Start of Supplied material

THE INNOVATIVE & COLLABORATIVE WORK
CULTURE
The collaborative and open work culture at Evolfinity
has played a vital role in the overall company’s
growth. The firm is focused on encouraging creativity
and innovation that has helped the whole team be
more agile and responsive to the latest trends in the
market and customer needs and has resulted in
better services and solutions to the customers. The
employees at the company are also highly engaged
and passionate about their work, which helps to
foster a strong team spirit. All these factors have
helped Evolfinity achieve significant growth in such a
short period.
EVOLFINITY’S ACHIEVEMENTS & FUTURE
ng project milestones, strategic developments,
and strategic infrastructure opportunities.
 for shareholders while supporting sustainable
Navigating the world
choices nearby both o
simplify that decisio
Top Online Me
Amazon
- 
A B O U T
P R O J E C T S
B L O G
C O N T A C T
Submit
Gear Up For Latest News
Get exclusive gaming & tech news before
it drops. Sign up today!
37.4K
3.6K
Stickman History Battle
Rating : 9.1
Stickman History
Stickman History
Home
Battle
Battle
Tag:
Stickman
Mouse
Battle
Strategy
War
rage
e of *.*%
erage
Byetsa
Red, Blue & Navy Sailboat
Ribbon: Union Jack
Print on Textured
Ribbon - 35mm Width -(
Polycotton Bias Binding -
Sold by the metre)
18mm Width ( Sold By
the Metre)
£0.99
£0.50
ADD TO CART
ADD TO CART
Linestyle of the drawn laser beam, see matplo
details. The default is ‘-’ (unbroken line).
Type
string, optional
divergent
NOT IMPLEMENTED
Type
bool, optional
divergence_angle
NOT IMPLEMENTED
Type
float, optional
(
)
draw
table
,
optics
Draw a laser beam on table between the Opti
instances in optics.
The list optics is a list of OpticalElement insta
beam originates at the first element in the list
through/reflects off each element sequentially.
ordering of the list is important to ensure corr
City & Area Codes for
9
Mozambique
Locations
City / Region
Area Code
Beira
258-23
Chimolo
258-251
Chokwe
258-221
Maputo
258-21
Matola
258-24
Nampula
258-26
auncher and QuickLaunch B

End of Supplied material

### Work task
Check each line in the records above for the word "list". Return those that have it.

### Exercise result
The list optics is a list of OpticalElement insta
beam originates at the first element in the list
ordering of the list is important to ensure corr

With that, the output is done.